There are some qualifications to this argument: just because these are the ten safest Labour seats, it does not mean they are typical Labour seats. In fact, the five Merseyside seats are demographically very different from Labour heartland seats, with low numbers of university graduates and even fewer immigrants. But if housing tenure truly is the new dividing line in UK politics, we would surely expect to see more significant discrepancies in rates of mortgage-holders and private renters between the ten safest Labour seats and the national average.
And there are other reasons why the Left should not pin its hopes on an alliance of young, graduate, private renters riding to the rescue. As recently as the 2010 election, there was no difference between the proportion of 18-24s and over 65s voting Labour, both at 31%, and the Tories were only one percentage point behind Labour among 18-24s, on 30%. In 2015, while the age alignment that characterised the last two elections began to take shape, the Conservatives actually did slightly better than Labour among university graduates, with 35% voting Tory as opposed to 34% for Labour. (The Tories also had a two-point lead among private renters that year.)

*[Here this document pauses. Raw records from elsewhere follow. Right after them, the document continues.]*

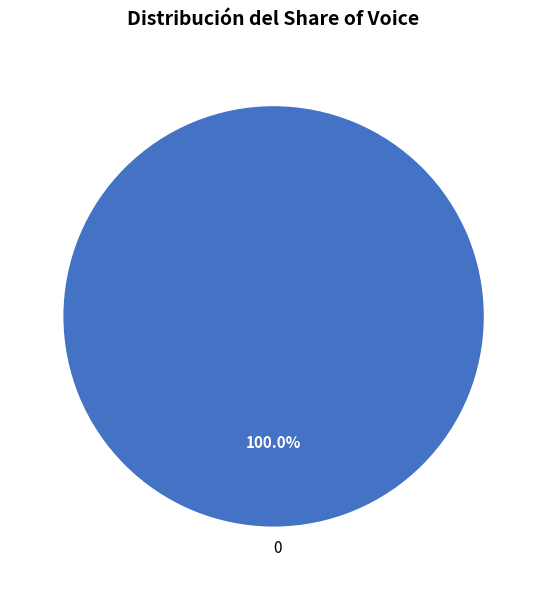

Does any single category account for the majority?

Yes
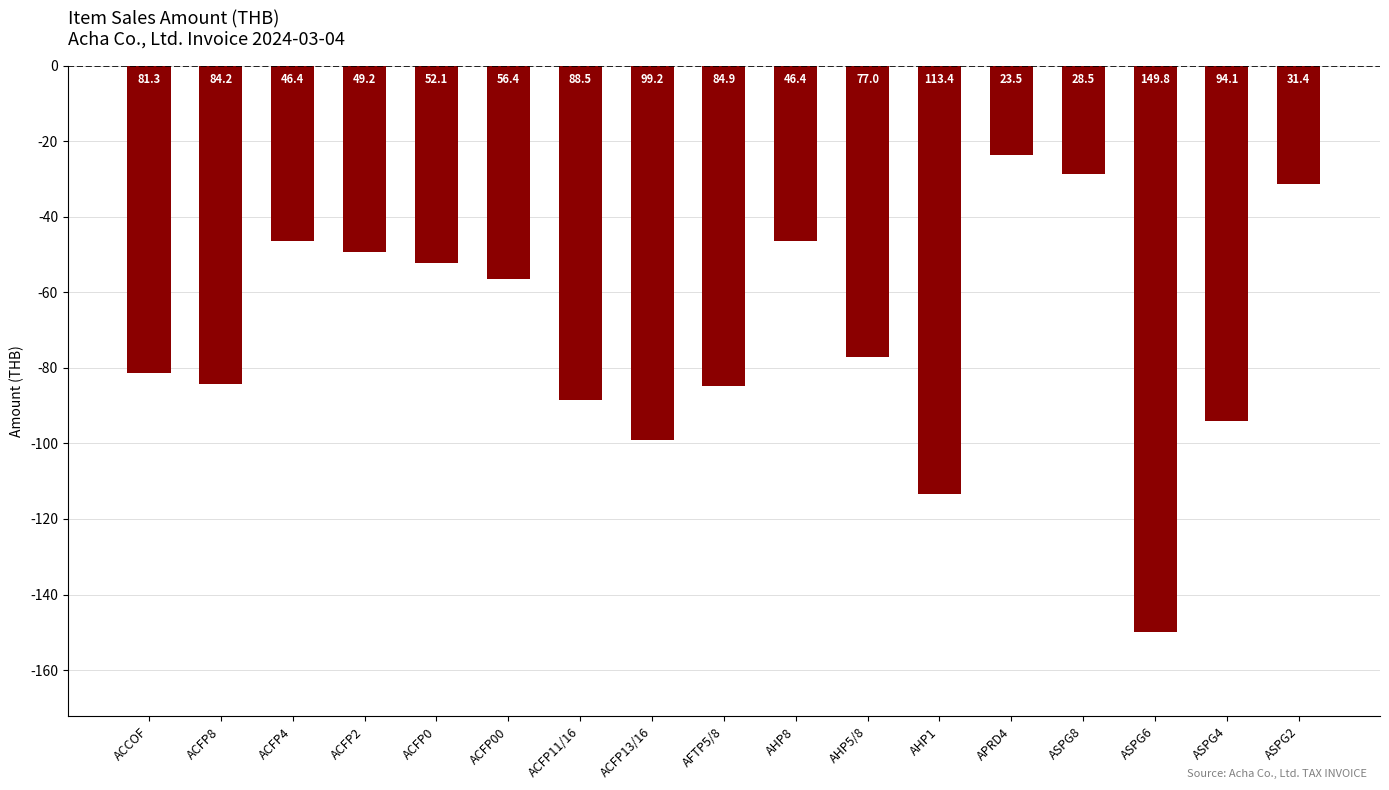

What is the greatest value displayed?

-23.5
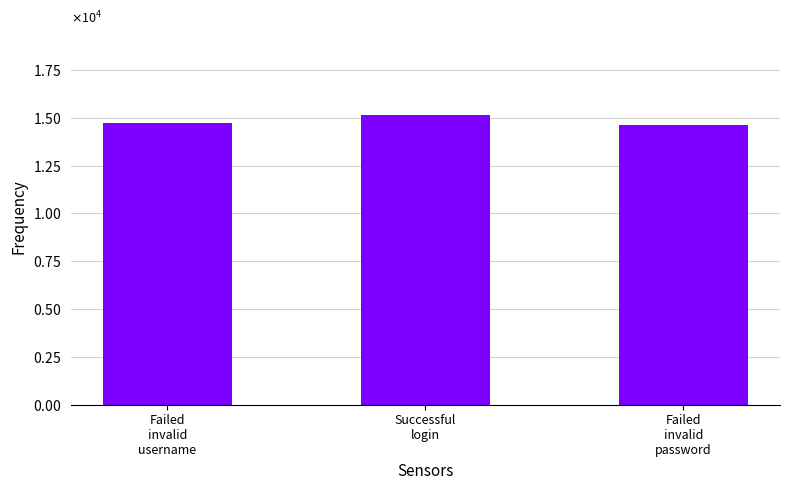

Does the chart contain any negative values?

No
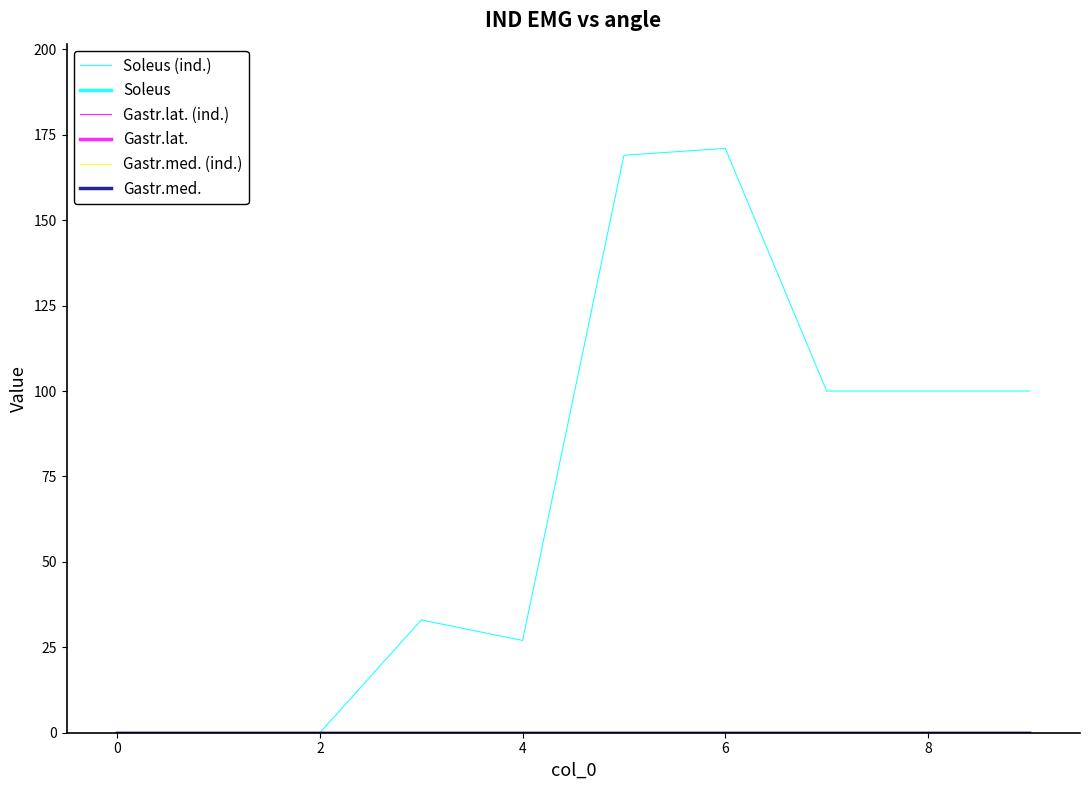

True or false: Soleus and Gastr.lat. (ind.) cross at least once.

False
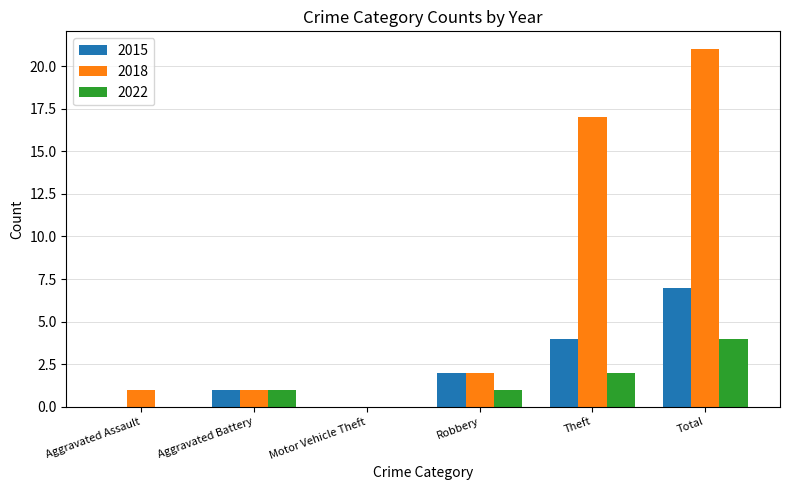

Where is 2022 nearest to the value 2?

Theft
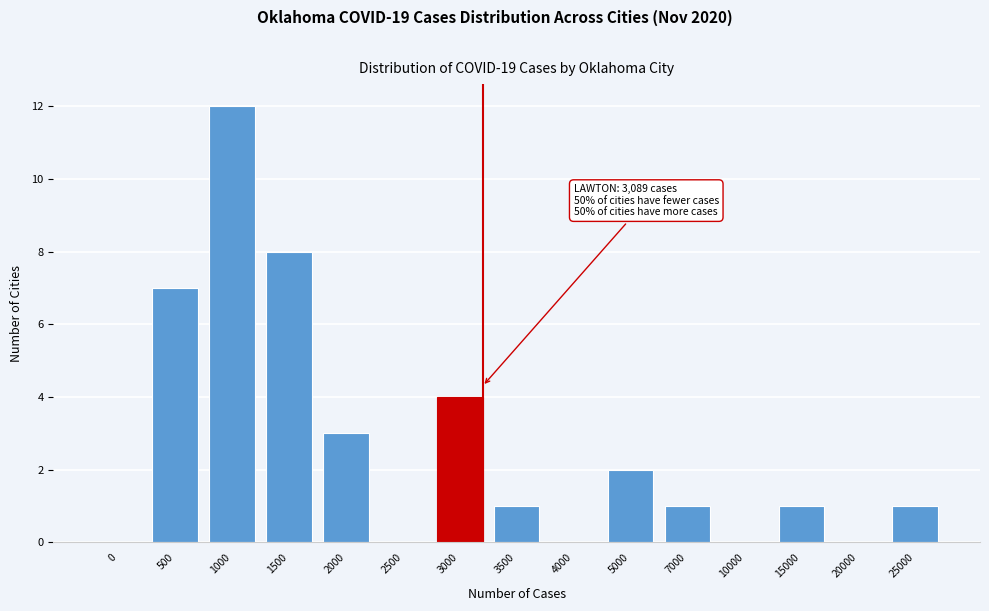

Reading left to right, what are all the values shown in this chart?

0=0	500=7	1000=12	1500=8	2000=3	2500=0	3000=4	3500=1	4000=0	5000=2	7000=1	10000=0	15000=1	20000=0	25000=1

In the last six years alone, the Conservatives have moved Left on culture and won their first majority in 27 years. Four years later, they moved Right on culture and (somewhat) Left on economics and won an even bigger majority. It is not beyond their wit to pivot once more, moving Left on culture and introducing policies to help renters.
While it seems too politically difficult for the Tories to build millions of new homes, it is not too difficult for them to throw small and medium-landlords under the bus. They have already introduced pro-renter legislation such as the 2019 ban on tenancy fees; further legislation to make life-long renting as desirable as it is in large parts of continental Europe and North America could see the Tories make up lost ground among private renters. And if combined with another about-turn on cultural issues, as after 2005 and 2016, they could quickly catch up on Labour’s lead among young people and graduates.
There is an increasing sense that Boris Johnson’s days are numbered, and his likely successors — currently Rishi Sunak and Liz Truss are the safest bets — would represent a move away from the Red Wall-courting strategy of the last five years and a return to economic and cultural liberalism. The cancellation of the HS2 extension from Birmingham to Leeds might be the first sign of this coming pivot.
But perhaps most importantly, the Left’s new focus on homeownership ignores the importance of geography and cultural capital: there are all kinds of advantages that middle-class and even poor renters in London and other big cities have over homeowners in small towns. As even the ‘It’s homeownership, stupid!’ school concede, the areas where you are least likely to be able to afford a house are those where all the prospects are.
As long as that remains the case, it is unlikely that homeownership will swing an election. In the meantime, the Left ignore the importance of class at their peril.